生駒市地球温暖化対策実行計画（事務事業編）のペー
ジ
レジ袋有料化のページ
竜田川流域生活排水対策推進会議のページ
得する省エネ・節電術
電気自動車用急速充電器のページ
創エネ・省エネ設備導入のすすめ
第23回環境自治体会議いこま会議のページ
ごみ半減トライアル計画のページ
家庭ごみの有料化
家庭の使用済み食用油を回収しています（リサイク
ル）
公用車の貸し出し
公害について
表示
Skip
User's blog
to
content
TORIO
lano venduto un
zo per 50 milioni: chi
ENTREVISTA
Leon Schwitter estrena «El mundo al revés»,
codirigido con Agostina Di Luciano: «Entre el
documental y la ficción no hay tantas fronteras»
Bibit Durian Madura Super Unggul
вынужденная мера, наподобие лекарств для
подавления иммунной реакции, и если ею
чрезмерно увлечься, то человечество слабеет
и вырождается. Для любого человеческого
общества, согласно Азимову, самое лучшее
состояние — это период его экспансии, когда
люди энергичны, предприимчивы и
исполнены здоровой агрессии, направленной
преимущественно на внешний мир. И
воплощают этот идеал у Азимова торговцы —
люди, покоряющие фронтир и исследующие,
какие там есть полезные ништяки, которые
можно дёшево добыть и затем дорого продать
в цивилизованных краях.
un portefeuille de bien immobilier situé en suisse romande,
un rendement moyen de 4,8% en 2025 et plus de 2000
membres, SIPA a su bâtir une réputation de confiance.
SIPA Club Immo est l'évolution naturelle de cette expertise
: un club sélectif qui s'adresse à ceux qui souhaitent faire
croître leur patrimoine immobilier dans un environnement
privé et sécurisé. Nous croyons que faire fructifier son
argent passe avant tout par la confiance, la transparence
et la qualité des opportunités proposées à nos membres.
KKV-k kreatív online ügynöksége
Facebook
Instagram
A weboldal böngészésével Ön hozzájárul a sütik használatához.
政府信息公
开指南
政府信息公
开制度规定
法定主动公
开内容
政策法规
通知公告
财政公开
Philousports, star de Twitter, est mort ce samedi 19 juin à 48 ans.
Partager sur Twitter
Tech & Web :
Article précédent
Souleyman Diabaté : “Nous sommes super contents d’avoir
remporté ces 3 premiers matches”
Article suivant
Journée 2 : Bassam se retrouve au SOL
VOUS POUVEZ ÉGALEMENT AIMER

□ □ □ □ □ □ □

=== WHAT IS REQUIRED ===
Copy out every line of the records above verbatim, in the same order.

=== REPLY ===
生駒市地球温暖化対策実行計画（事務事業編）のペー
ジ
レジ袋有料化のページ
竜田川流域生活排水対策推進会議のページ
得する省エネ・節電術
電気自動車用急速充電器のページ
創エネ・省エネ設備導入のすすめ
第23回環境自治体会議いこま会議のページ
ごみ半減トライアル計画のページ
家庭ごみの有料化
家庭の使用済み食用油を回収しています（リサイク
ル）
公用車の貸し出し
公害について
表示
Skip
User's blog
to
content
TORIO
lano venduto un
zo per 50 milioni: chi
ENTREVISTA
Leon Schwitter estrena «El mundo al revés»,
codirigido con Agostina Di Luciano: «Entre el
documental y la ficción no hay tantas fronteras»
Bibit Durian Madura Super Unggul
вынужденная мера, наподобие лекарств для
подавления иммунной реакции, и если ею
чрезмерно увлечься, то человечество слабеет
и вырождается. Для любого человеческого
общества, согласно Азимову, самое лучшее
состояние — это период его экспансии, когда
люди энергичны, предприимчивы и
исполнены здоровой агрессии, направленной
преимущественно на внешний мир. И
воплощают этот идеал у Азимова торговцы —
люди, покоряющие фронтир и исследующие,
какие там есть полезные ништяки, которые
можно дёшево добыть и затем дорого продать
в цивилизованных краях.
un portefeuille de bien immobilier situé en suisse romande,
un rendement moyen de 4,8% en 2025 et plus de 2000
membres, SIPA a su bâtir une réputation de confiance.
SIPA Club Immo est l'évolution naturelle de cette expertise
: un club sélectif qui s'adresse à ceux qui souhaitent faire
croître leur patrimoine immobilier dans un environnement
privé et sécurisé. Nous croyons que faire fructifier son
argent passe avant tout par la confiance, la transparence
et la qualité des opportunités proposées à nos membres.
KKV-k kreatív online ügynöksége
Facebook
Instagram
A weboldal böngészésével Ön hozzájárul a sütik használatához.
政府信息公
开指南
政府信息公
开制度规定
法定主动公
开内容
政策法规
通知公告
财政公开
Philousports, star de Twitter, est mort ce samedi 19 juin à 48 ans.
Partager sur Twitter
Tech & Web :
Article précédent
Souleyman Diabaté : “Nous sommes super contents d’avoir
remporté ces 3 premiers matches”
Article suivant
Journée 2 : Bassam se retrouve au SOL
VOUS POUVEZ ÉGALEMENT AIMER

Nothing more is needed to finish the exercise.